Return every line of the records below word for word, leaving the pictures out.

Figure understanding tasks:

-- -- --

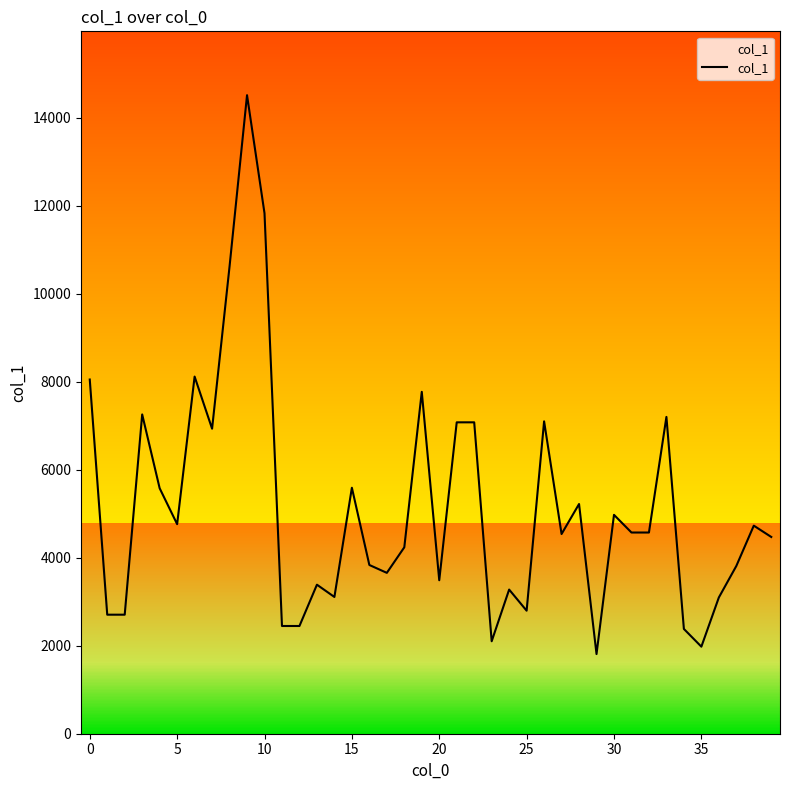

What is the minimum value shown in the chart?

1811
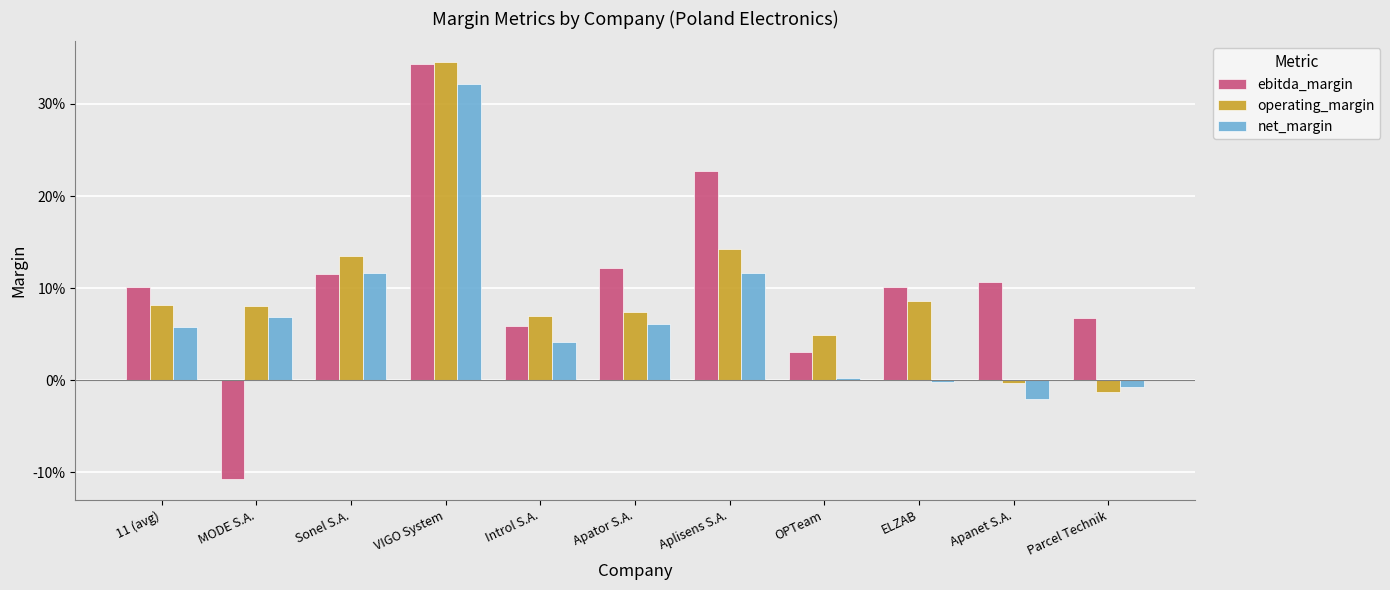

Read the ebitda_margin value at Apanet S.A..

0.1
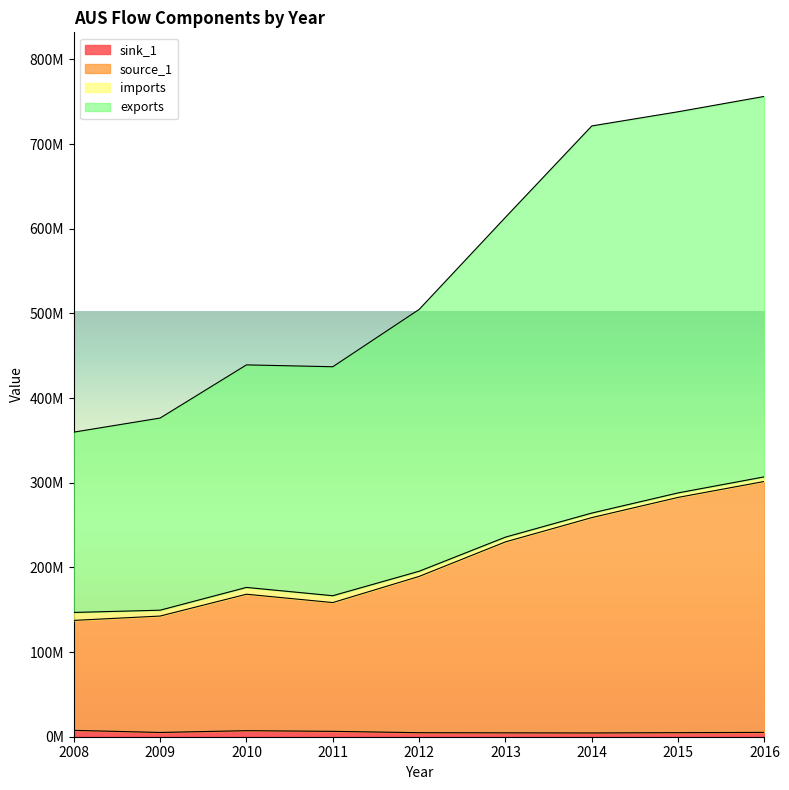

True or false: sink_1 and source_1 intersect in this chart.

False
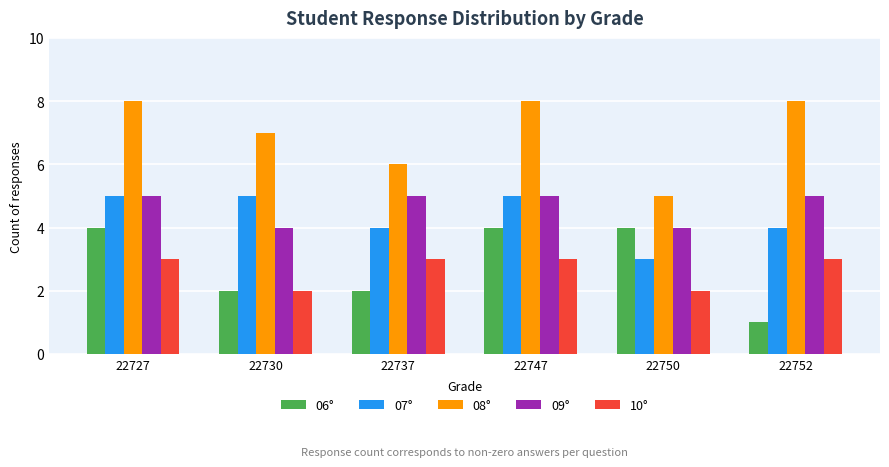

What is the value of the 06° bar at the 3rd from the left?

2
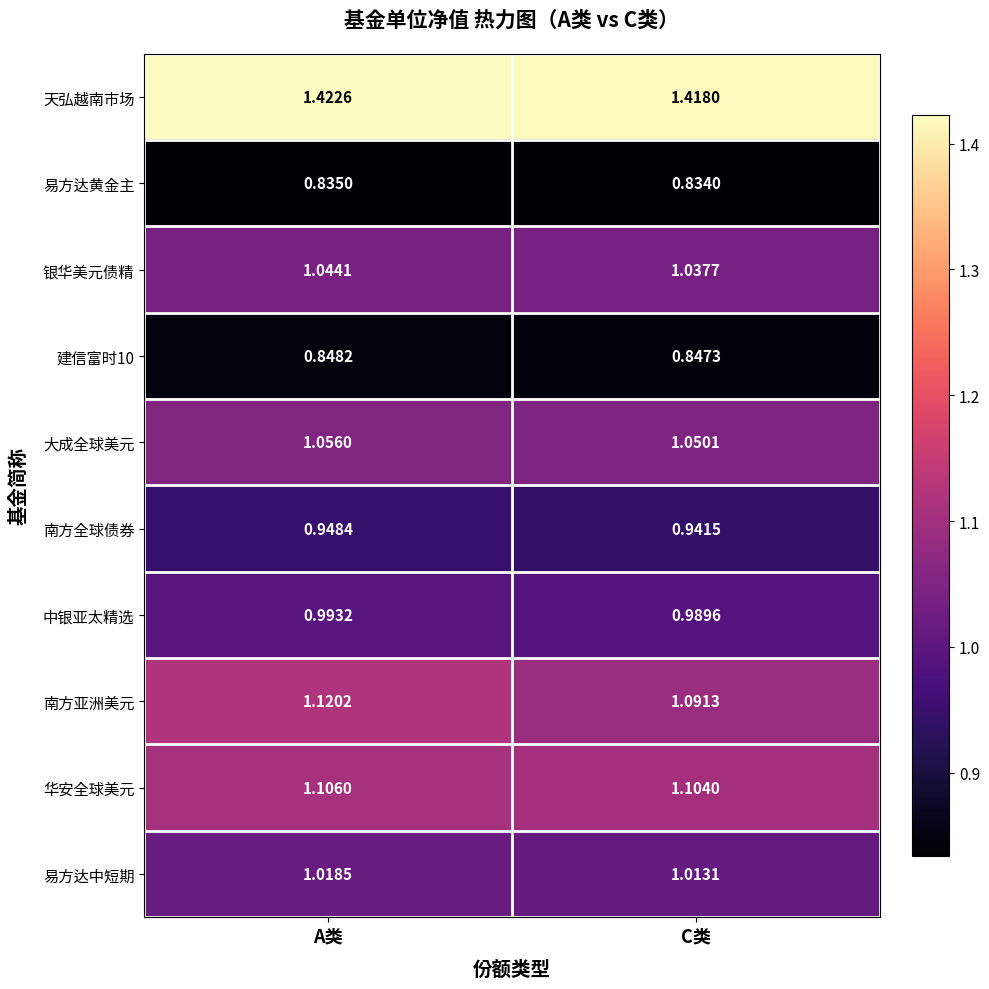

At which label is 华安全球美元 closest to 1?

C类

-- -- --

(Output below)
What is the minimum value shown in the chart?

1811

Read the ebitda_margin value at Apanet S.A..

0.1

True or false: sink_1 and source_1 intersect in this chart.

False

What is the value of the 06° bar at the 3rd from the left?

2

At which label is 华安全球美元 closest to 1?

C类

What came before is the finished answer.